Lecture 14 marks the start of the section of statistics, or more precisely, the inferential statistics section. In inferential statistics, we would like to use the information from the samples we get to make inference and some generalised conclusions about populations.
First, we need to clarify the concepts of population and sample. We actually already talked about them in previous lectures, even though we have not formally defined them. The concepts of populations and samples are actually difficult to describe. When we talk about them, we roughly know what we are talking about. We can immediately get an idea simply based on the meaning of those words. However, we do not have formal definitions on them. You can check the articles in the References section. It is not that straightforward. Anyway, we will try to define and tell the difference between them during the lecture.
I think it is helpful to put the following things in mind:
- Don’t think of a population as a collection of all people/subjects/items etc., even though it can be interpreted in this way in some cases. Instead, think of a population as an abstract thing that we are interested in. It is not approachable directly, so we used a sample to make guesses about it.

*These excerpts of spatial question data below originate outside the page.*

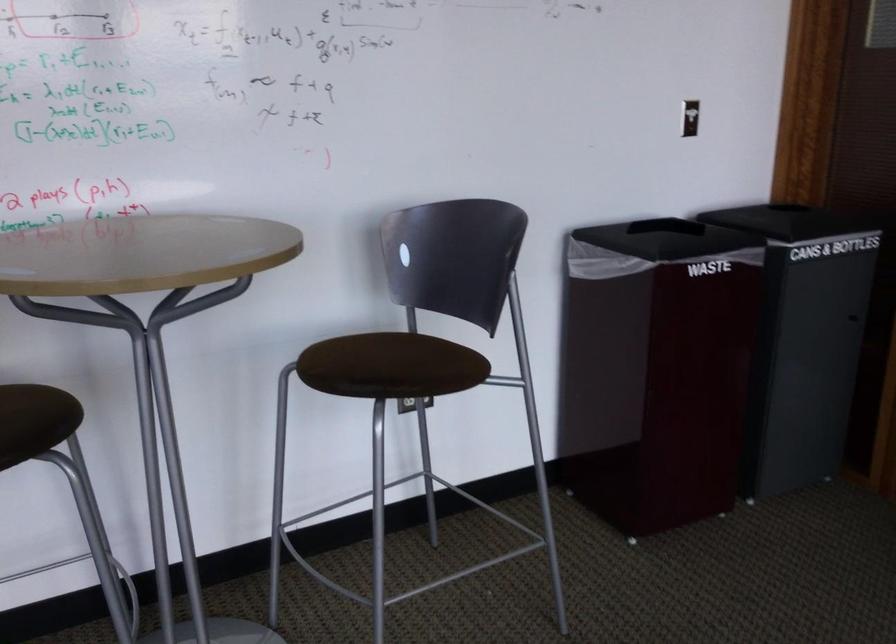
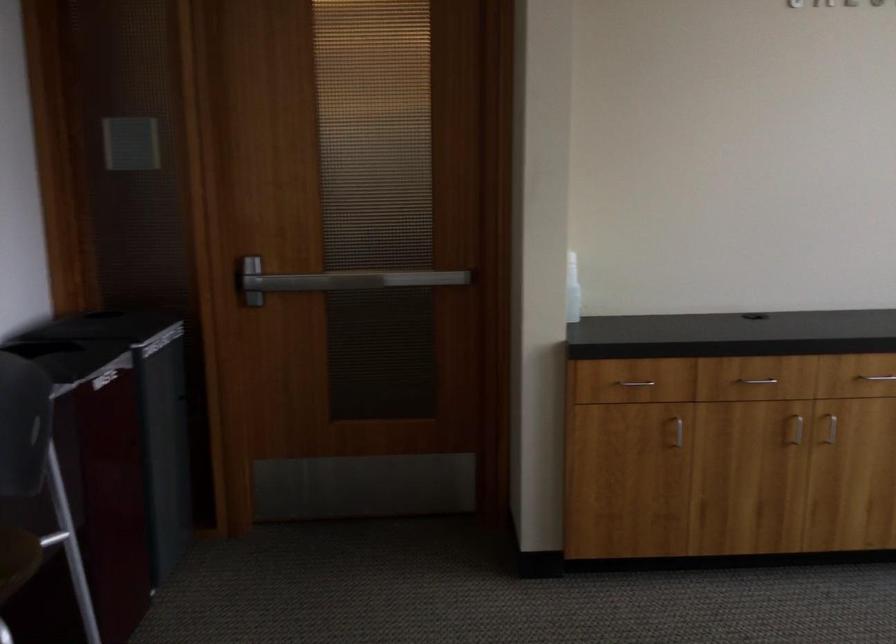
Question: Based on the continuous images, in which direction is the camera rotating? Reply with the corresponding letter.

Choices:
 (A) Left
 (B) Right
 (C) Up
 (D) Down

Answer: (B)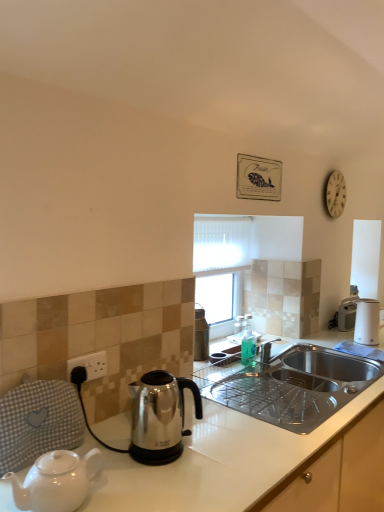
Question: Is white plastic coffee maker at right facing towards black plastic power outlet at lower left?

Choices:
 (A) no
 (B) yes

Answer: (A)

Question: Considering the relative sizes of white plastic coffee maker at right and black plastic power outlet at lower left in the image provided, is white plastic coffee maker at right shorter than black plastic power outlet at lower left?

Choices:
 (A) no
 (B) yes

Answer: (A)

Question: Can you see white plastic coffee maker at right touching black plastic power outlet at lower left?

Choices:
 (A) yes
 (B) no

Answer: (B)

Question: From a real-world perspective, is white plastic coffee maker at right under black plastic power outlet at lower left?

Choices:
 (A) yes
 (B) no

Answer: (A)

Question: Is white plastic coffee maker at right thinner than black plastic power outlet at lower left?

Choices:
 (A) no
 (B) yes

Answer: (A)

Question: Does white plastic coffee maker at right appear on the left side of black plastic power outlet at lower left?

Choices:
 (A) yes
 (B) no

Answer: (B)

Question: Is white glossy toaster at right directly adjacent to white glossy countertop at lower right?

Choices:
 (A) yes
 (B) no

Answer: (B)

Question: Considering the relative sizes of white glossy toaster at right and white glossy countertop at lower right in the image provided, is white glossy toaster at right shorter than white glossy countertop at lower right?

Choices:
 (A) no
 (B) yes

Answer: (A)

Question: From the image's perspective, is white glossy toaster at right located above white glossy countertop at lower right?

Choices:
 (A) yes
 (B) no

Answer: (A)

Question: Is white glossy toaster at right facing towards white glossy countertop at lower right?

Choices:
 (A) no
 (B) yes

Answer: (A)

Question: From the image's perspective, is white glossy toaster at right under white glossy countertop at lower right?

Choices:
 (A) no
 (B) yes

Answer: (A)

Question: Is white glossy toaster at right at the right side of white glossy countertop at lower right?

Choices:
 (A) no
 (B) yes

Answer: (B)

Question: Considering the relative sizes of white glossy countertop at lower right and black plastic power outlet at lower left in the image provided, is white glossy countertop at lower right wider than black plastic power outlet at lower left?

Choices:
 (A) yes
 (B) no

Answer: (A)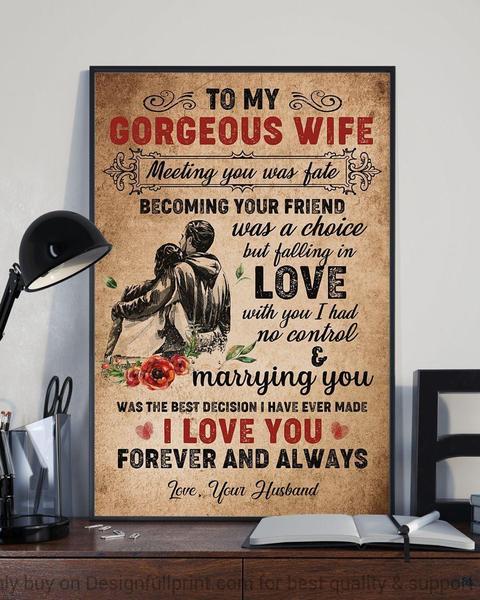
I want to click on lamp, so click(35, 264).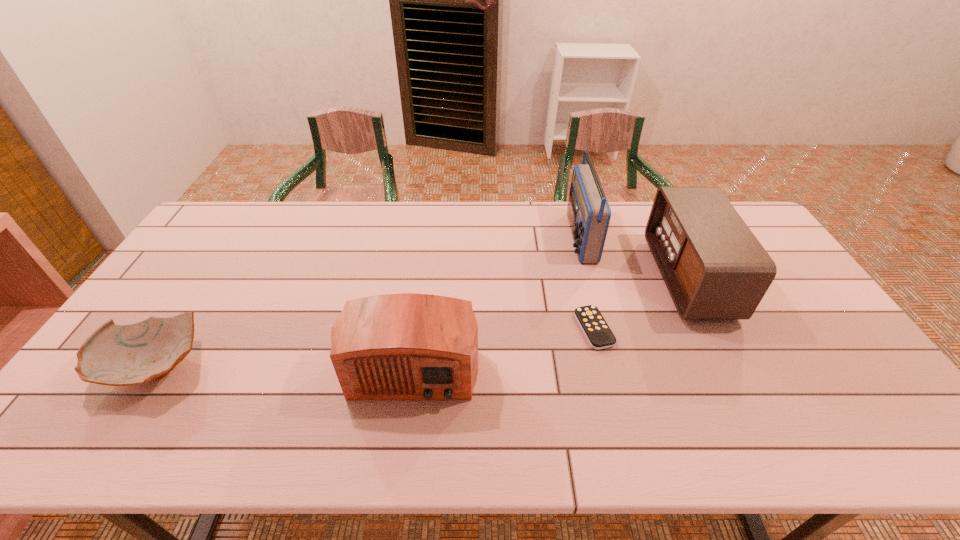
Locate an element on the screen. This screenshot has width=960, height=540. the second radio receiver from left to right is located at coordinates (588, 211).

Locate an element on the screen. the rightmost radio receiver is located at coordinates (714, 268).

In order to click on the second object from left to right in this screenshot , I will do `click(407, 346)`.

Where is `the fourth tallest object`? the fourth tallest object is located at coordinates (115, 355).

Find the location of a particular element. Image resolution: width=960 pixels, height=540 pixels. the leftmost object is located at coordinates 115,355.

Locate an element on the screen. This screenshot has width=960, height=540. remote control is located at coordinates (599, 335).

The height and width of the screenshot is (540, 960). Find the location of `free point located on the front panel of the second radio receiver from right to left`. free point located on the front panel of the second radio receiver from right to left is located at coordinates (545, 237).

The width and height of the screenshot is (960, 540). I want to click on free spot located on the front panel of the second radio receiver from right to left, so click(x=522, y=237).

Where is `blank space located 0.230m on the front panel of the second radio receiver from right to left`? blank space located 0.230m on the front panel of the second radio receiver from right to left is located at coordinates (502, 237).

This screenshot has width=960, height=540. I want to click on vacant area situated on the front-facing side of the rightmost radio receiver, so click(x=602, y=278).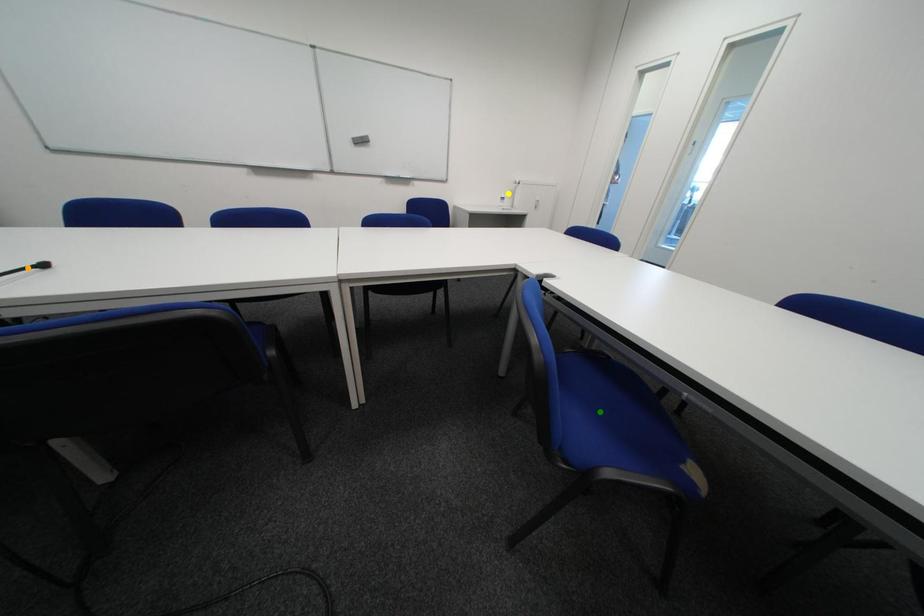
Looking at this image, order these from nearest to farthest:
green point | yellow point | orange point

yellow point
orange point
green point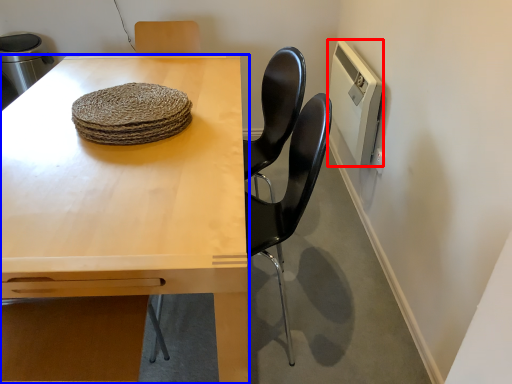
Question: Which point is closer to the camera, appliance (highlighted by a red box) or table (highlighted by a blue box)?

Choices:
 (A) appliance
 (B) table

Answer: (B)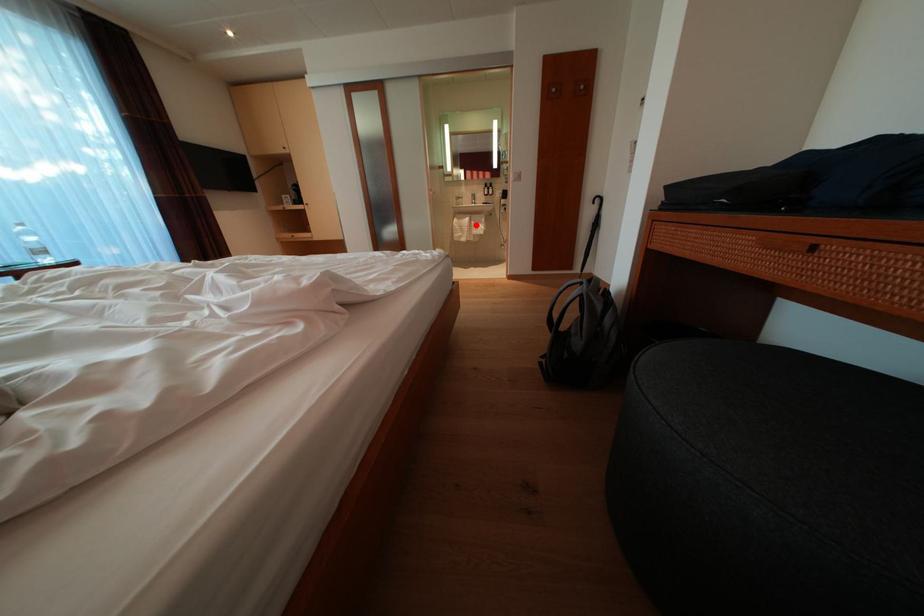
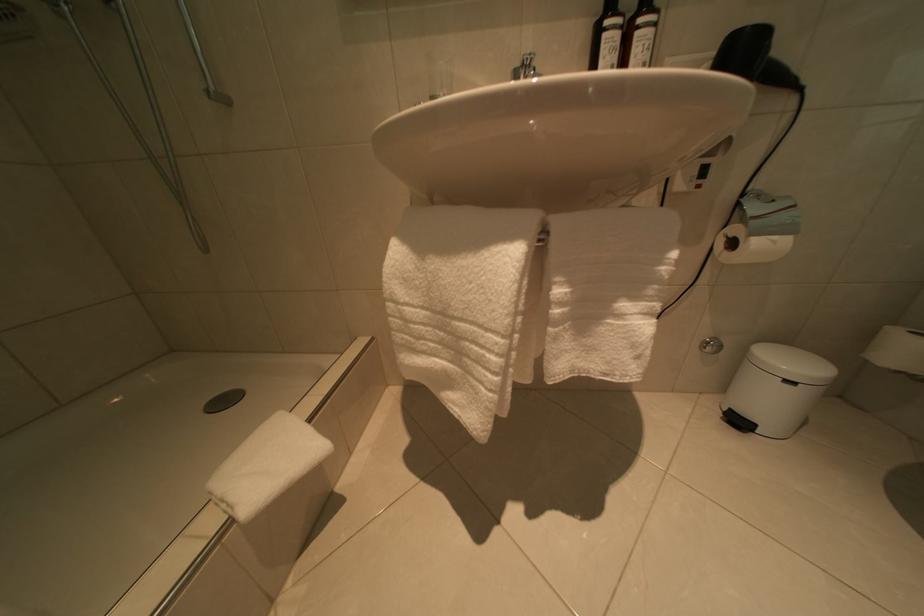
Question: I am providing you with two images of the same scene from different viewpoints. Given a red point in image1, look at the same physical point in image2. Is it:

Choices:
 (A) Closer to the viewpoint
 (B) Farther from the viewpoint

Answer: (B)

- A sample is some sort of a representation of the population. A good sample is a micro-version of the population. When we have a sample, the exact statistics about the sample, such as the mean, the variance etc., are not of our primary interest. Why? Because we know if we draw another sample from the same population, it is highly unlikely to get the exact the same statistics as the previous sample. Actually, it is almost guaranteed that the sample statistics are going to change. Therefore, the exact values in the sample are NOT of our interest. What we really care about is what the sample actually represents, that is, the population.
By getting to know some properties of the population, we will have some prediction power and could roughly tell what happens if we draw a sample from it. We can use the information to help us make decisions.